Search code examples
stringtextstreamreader

Reading from a text file with some really weird string length results


I'm trying to read a text file full of Twitter Screen Names and store them in a database. ScreenNames can't be more than 15 characters so one of my checks ensures that the name isn't more than 15 characters.

I've found something really strange going on when I try to upload AmericanExpress.

This is my text file contents:

americanexpress
AmericanExpress‎
AMERICANEXPRESS

And this is my code:

var names = new List<string>();
var badNames = new List<string>();

using (StreamReader reader = new StreamReader(file.InputStream, Encoding.UTF8))
{
    string line;
    while (!reader.EndOfStream)
    {
        line = reader.ReadLine();
        var name = line.ToLower().Trim();

        Debug.WriteLine(line + " " + line.Length + " " + name + " " + name.Length);
        if (name.Length > 15 || string.IsNullOrWhiteSpace(name))
        {
            badNames.Add(name);
            continue;
        }

        if (names.Contains(name))
        {
            continue;
        }

        names.Add(name);
    }
}

The first americanexpress passes the under 15 length test, the second fails, and the third passes.
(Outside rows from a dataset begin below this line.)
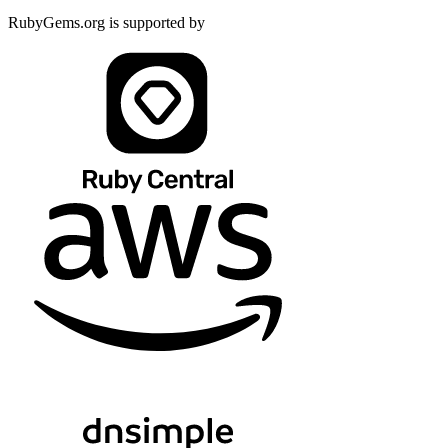
RubyGems.org is supported by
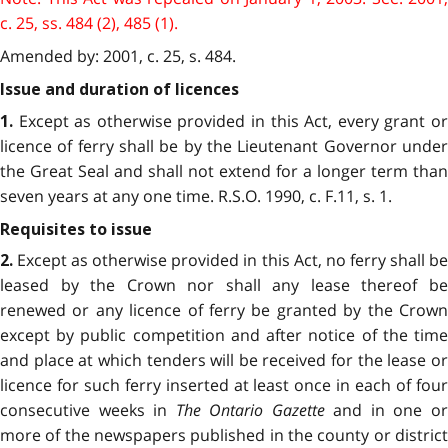
c. 25, ss. 484 (2), 485 (1).
Amended by: 2001, c. 25, s. 484.
Issue and duration of licences
Except as otherwise provided in this Act, every grant or
1.
licence of ferry shall be by the Lieutenant Governor under
the Great Seal and shall not extend for a longer term than
seven years at any one time. R.S.O. 1990, c. F.11, s. 1.
Requisites to issue
Except as otherwise provided in this Act, no ferry shall be
2.
leased by the Crown nor shall any lease thereof be
renewed or any licence of ferry be granted by the Crown
except by public competition and after notice of the time
and place at which tenders will be received for the lease or
licence for such ferry inserted at least once in each of four
consecutive weeks in
The Ontario Gazette
and in one o
more of the newspapers published in the county or district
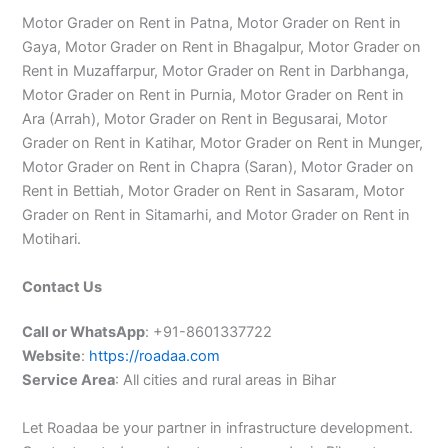
Motor Grader on Rent in Patna, Motor Grader on Rent in
Gaya, Motor Grader on Rent in Bhagalpur, Motor Grader on
Rent in Muzaffarpur, Motor Grader on Rent in Darbhanga,
Motor Grader on Rent in Purnia, Motor Grader on Rent in
Ara (Arrah), Motor Grader on Rent in Begusarai, Motor
Grader on Rent in Katihar, Motor Grader on Rent in Munger,
Motor Grader on Rent in Chapra (Saran), Motor Grader on
Rent in Bettiah, Motor Grader on Rent in Sasaram, Motor
Grader on Rent in Sitamarhi, and Motor Grader on Rent in
Motihari.
Contact Us
Call or WhatsApp
: +91-8601337722
Website
:
https://roadaa.com
Service Area
: All cities and rural areas in Bihar
Let Roadaa be your partner in infrastructure development.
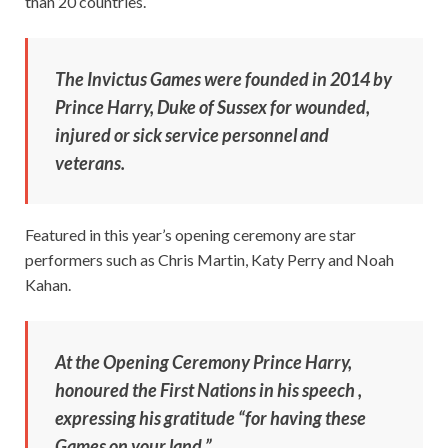
than 20 countries.
The Invictus Games were founded in 2014 by
Prince Harry, Duke of Sussex for wounded,
injured or sick service personnel and
veterans.
Featured in this year’s opening ceremony are star
performers such as Chris Martin, Katy Perry and Noah
Kahan.
At the Opening Ceremony Prince Harry,
honoured the First Nations in his speech ,
expressing his gratitude “for having these
Games on your land.”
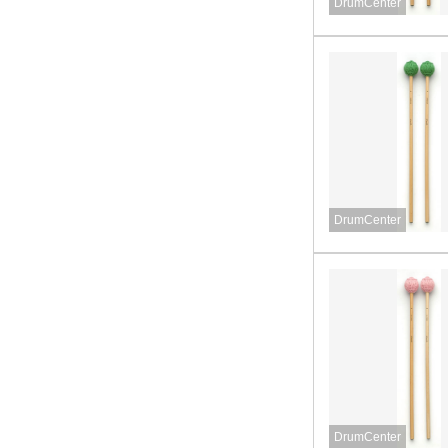
DrumCenter
DrumCenter
DrumCenter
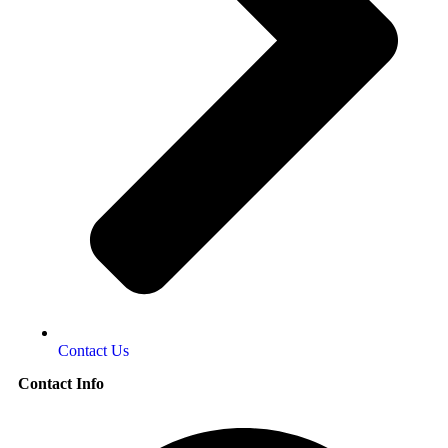
Contact Us
Contact Info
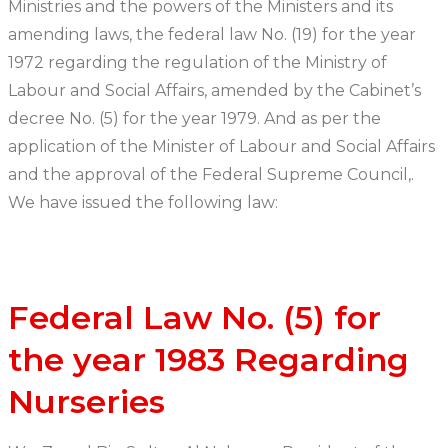
Ministries and the powers of the Ministers and its
amending laws, the federal law No. (19) for the year
1972 regarding the regulation of the Ministry of
Labour and Social Affairs, amended by the Cabinet’s
decree No. (5) for the year 1979. And as per the
application of the Minister of Labour and Social Affairs
and the approval of the Federal Supreme Council,.
We have issued the following law:
Federal Law No. (5) for
the year 1983 Regarding
Nurseries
When I debug the code and hover over name during the second loop for AmericanExpress, this is what I get:

enter image description here enter image description here

And this is Debug output:

americanexpress 15 americanexpress 15
AmericanExpress‎ 16 americanexpress‎ 16
AMERICANEXPRESS 15 americanexpress 15

I've counted the characters in AmericanExpress at least 10 times, and I'm pretty sure it's only 15 character.
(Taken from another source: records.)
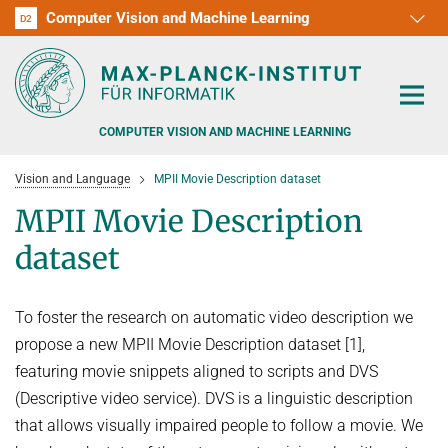
Computer Vision and Machine Learning
D1
D2
RG1
RG2
RG3
D3
D4
D5
D6
COMPUTER VISION AND MACHINE LEARNING
Vision and Language
MPII Movie Description dataset
MPII Movie Description
dataset
PEOPLE
To foster the research on automatic video description we
RESEARCH
propose a new MPII Movie Description dataset [1],
APPLICATION
PEOPLE DETECTION, POSE ESTIMATION AND TRACKING
featuring movie snippets aligned to scripts and DVS
(Descriptive video service). DVS is a linguistic description
VISUAL PRIVACY
TEACHING AT SAARLAND UNIVERSITY (UDS)
POSTDOC APPLICATIONS
that allows visually impaired people to follow a movie. We
ADVERSARIAL ROBUSTNESS
PHD APPLICATIONS
PUBLICATIONS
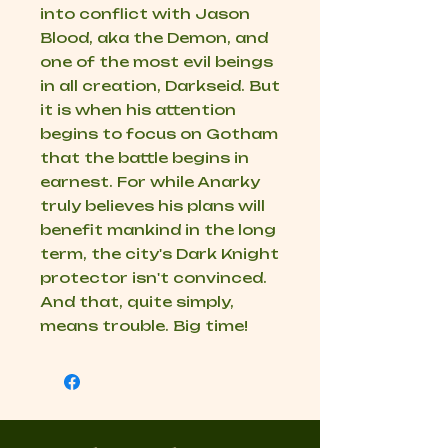
into conflict with Jason
Blood, aka the Demon, and
one of the most evil beings
in all creation, Darkseid. But
it is when his attention
begins to focus on Gotham
that the battle begins in
earnest. For while Anarky
truly believes his plans will
benefit mankind in the long
term, the city's Dark Knight
protector isn't convinced.
And that, quite simply,
means trouble. Big time!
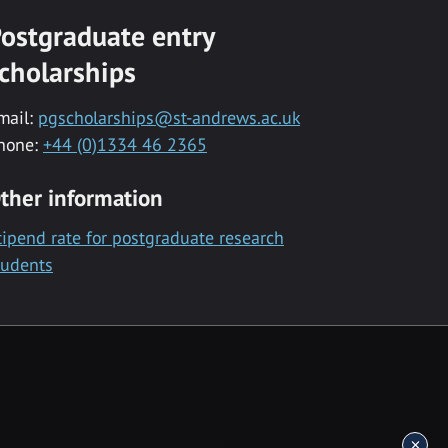
ostgraduate entry
cholarships
mail:
pgscholarships@st-andrews.ac.uk
hone:
+44 (0)1334 46 2365
ther information
tipend rate for postgraduate research
tudents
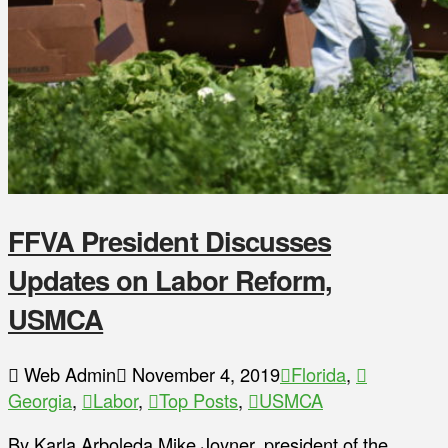
FFVA President Discusses
Updates on Labor Reform,
USMCA
Web Admin
November 4, 2019
Florida
,
Georgia
,
Labor
,
Top Posts
,
USMCA
By Karla Arboleda Mike Joyner, president of the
Does anyone have any idea why Visual Studio is telling me americanexpress.Length = 16?

SOLUTION

name = Regex.Replace(name, @"[^\u0000-\u007F]", string.Empty);


Solution

  • After the s is a character, which is not visible but counts as a char. look at

    name[15]    8206 '‎'
    

    for information about the char 8206 see http://www.fileformat.info/info/unicode/char/200e/index.htm

    possible solution: read only the ASCII values

    var name = Encoding.ASCII.GetString(Encoding.ASCII.GetBytes(line.ToLower().Trim()));